- _The task_
Print nothing but the lines below starting at the line that holds "4. create .env" and ending at the line that holds "e. Televisor/", including both, each exactly as written.

- _Provided information_
——

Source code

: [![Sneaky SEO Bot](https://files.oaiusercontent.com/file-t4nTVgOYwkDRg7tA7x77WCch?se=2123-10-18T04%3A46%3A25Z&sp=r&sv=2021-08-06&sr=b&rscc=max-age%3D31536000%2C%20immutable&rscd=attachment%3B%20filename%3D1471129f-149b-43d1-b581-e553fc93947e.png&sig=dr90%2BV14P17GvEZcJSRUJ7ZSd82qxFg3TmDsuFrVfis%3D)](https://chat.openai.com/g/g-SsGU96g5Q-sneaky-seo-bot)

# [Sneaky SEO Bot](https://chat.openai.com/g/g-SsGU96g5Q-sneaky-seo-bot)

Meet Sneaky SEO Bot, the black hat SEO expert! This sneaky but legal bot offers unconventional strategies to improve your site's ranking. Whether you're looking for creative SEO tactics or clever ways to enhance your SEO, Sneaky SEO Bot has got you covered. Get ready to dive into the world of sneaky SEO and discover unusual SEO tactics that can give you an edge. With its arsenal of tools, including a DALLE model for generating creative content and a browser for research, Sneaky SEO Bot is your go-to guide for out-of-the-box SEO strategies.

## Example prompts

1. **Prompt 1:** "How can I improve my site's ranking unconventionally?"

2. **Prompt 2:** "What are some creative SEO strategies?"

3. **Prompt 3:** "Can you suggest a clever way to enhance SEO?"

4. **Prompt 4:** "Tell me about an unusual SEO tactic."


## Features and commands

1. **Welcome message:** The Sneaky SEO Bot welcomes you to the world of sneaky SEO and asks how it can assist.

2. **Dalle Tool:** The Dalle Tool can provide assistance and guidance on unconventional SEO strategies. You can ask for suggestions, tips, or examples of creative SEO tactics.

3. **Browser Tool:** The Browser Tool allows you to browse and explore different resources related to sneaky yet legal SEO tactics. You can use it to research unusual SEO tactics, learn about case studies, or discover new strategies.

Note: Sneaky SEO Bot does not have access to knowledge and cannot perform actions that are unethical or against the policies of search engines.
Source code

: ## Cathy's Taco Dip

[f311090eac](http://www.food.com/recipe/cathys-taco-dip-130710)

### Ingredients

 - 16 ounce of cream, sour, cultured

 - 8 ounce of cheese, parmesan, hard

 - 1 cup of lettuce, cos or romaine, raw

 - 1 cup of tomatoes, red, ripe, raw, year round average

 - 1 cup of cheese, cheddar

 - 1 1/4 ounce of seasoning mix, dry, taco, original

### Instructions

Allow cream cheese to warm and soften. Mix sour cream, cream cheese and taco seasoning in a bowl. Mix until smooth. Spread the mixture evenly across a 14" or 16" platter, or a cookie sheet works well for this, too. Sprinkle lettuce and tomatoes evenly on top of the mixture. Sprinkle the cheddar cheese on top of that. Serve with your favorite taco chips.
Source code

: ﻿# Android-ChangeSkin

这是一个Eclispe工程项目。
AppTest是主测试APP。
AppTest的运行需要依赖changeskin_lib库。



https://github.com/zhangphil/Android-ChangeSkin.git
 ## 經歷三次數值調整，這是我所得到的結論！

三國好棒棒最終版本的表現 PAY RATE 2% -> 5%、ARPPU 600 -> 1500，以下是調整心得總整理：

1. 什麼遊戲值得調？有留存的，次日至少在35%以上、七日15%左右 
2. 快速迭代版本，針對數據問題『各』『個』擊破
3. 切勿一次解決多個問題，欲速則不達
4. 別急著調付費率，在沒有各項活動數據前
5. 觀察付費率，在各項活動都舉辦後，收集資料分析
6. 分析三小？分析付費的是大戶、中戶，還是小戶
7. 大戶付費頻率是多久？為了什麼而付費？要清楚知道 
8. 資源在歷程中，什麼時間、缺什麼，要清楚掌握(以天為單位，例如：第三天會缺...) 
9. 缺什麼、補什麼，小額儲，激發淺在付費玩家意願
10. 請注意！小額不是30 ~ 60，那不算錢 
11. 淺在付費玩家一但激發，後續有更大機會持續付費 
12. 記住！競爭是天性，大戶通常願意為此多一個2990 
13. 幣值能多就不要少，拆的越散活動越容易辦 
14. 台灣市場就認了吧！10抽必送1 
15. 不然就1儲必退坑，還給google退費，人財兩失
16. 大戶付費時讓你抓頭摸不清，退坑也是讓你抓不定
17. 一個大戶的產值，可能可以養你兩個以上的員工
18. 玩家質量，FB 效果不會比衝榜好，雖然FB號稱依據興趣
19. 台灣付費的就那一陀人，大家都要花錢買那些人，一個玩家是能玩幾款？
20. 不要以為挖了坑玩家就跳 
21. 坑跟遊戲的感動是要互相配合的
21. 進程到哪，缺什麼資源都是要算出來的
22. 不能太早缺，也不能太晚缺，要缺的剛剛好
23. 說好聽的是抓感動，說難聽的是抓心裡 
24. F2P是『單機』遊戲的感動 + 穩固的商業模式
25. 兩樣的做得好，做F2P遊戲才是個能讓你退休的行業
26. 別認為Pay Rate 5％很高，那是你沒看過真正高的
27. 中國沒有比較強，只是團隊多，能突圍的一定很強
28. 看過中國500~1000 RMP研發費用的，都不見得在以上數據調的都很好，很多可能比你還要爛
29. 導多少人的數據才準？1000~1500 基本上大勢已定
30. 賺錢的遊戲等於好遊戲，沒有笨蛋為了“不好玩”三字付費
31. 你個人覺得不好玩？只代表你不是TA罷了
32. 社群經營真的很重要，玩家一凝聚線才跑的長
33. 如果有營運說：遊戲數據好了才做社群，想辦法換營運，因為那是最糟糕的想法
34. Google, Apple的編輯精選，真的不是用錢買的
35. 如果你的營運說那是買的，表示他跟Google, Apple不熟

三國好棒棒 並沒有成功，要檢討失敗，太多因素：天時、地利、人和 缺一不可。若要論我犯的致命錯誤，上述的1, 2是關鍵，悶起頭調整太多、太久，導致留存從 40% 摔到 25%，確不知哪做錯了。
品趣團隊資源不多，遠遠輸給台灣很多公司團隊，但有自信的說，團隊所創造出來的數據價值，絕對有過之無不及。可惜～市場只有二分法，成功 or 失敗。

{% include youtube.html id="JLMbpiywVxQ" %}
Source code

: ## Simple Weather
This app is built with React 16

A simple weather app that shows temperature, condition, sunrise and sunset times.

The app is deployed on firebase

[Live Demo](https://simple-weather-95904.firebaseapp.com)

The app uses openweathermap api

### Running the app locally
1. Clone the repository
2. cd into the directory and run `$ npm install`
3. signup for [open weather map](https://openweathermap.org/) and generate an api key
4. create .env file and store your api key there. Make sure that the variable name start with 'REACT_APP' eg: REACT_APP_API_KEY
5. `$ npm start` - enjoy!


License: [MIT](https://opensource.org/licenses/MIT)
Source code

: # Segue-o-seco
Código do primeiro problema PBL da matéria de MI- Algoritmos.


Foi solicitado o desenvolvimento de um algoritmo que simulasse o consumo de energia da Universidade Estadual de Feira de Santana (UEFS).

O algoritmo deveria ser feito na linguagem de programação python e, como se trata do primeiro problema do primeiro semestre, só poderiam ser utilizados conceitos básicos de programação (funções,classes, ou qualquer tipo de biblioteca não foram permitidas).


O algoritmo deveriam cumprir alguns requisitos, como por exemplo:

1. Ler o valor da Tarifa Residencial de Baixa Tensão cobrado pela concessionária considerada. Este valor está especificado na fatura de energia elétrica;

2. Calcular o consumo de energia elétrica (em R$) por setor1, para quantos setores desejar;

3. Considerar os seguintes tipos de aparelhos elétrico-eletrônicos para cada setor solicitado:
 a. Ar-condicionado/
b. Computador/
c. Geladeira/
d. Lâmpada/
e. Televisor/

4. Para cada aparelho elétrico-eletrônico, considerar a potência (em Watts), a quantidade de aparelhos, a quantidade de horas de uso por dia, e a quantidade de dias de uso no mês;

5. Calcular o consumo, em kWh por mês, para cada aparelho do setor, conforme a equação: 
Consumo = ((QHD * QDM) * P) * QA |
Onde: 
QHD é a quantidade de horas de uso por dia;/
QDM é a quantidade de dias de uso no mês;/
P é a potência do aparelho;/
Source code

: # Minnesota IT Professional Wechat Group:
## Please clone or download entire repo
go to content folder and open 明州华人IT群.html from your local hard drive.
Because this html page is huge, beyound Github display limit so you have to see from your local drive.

——

- _Solution to this task_
4. create .env file and store your api key there. Make sure that the variable name start with 'REACT_APP' eg: REACT_APP_API_KEY
5. `$ npm start` - enjoy!


License: [MIT](https://opensource.org/licenses/MIT)
Source code

: # Segue-o-seco
Código do primeiro problema PBL da matéria de MI- Algoritmos.


Foi solicitado o desenvolvimento de um algoritmo que simulasse o consumo de energia da Universidade Estadual de Feira de Santana (UEFS).

O algoritmo deveria ser feito na linguagem de programação python e, como se trata do primeiro problema do primeiro semestre, só poderiam ser utilizados conceitos básicos de programação (funções,classes, ou qualquer tipo de biblioteca não foram permitidas).


O algoritmo deveriam cumprir alguns requisitos, como por exemplo:

1. Ler o valor da Tarifa Residencial de Baixa Tensão cobrado pela concessionária considerada. Este valor está especificado na fatura de energia elétrica;

2. Calcular o consumo de energia elétrica (em R$) por setor1, para quantos setores desejar;

3. Considerar os seguintes tipos de aparelhos elétrico-eletrônicos para cada setor solicitado:
 a. Ar-condicionado/
b. Computador/
c. Geladeira/
d. Lâmpada/
e. Televisor/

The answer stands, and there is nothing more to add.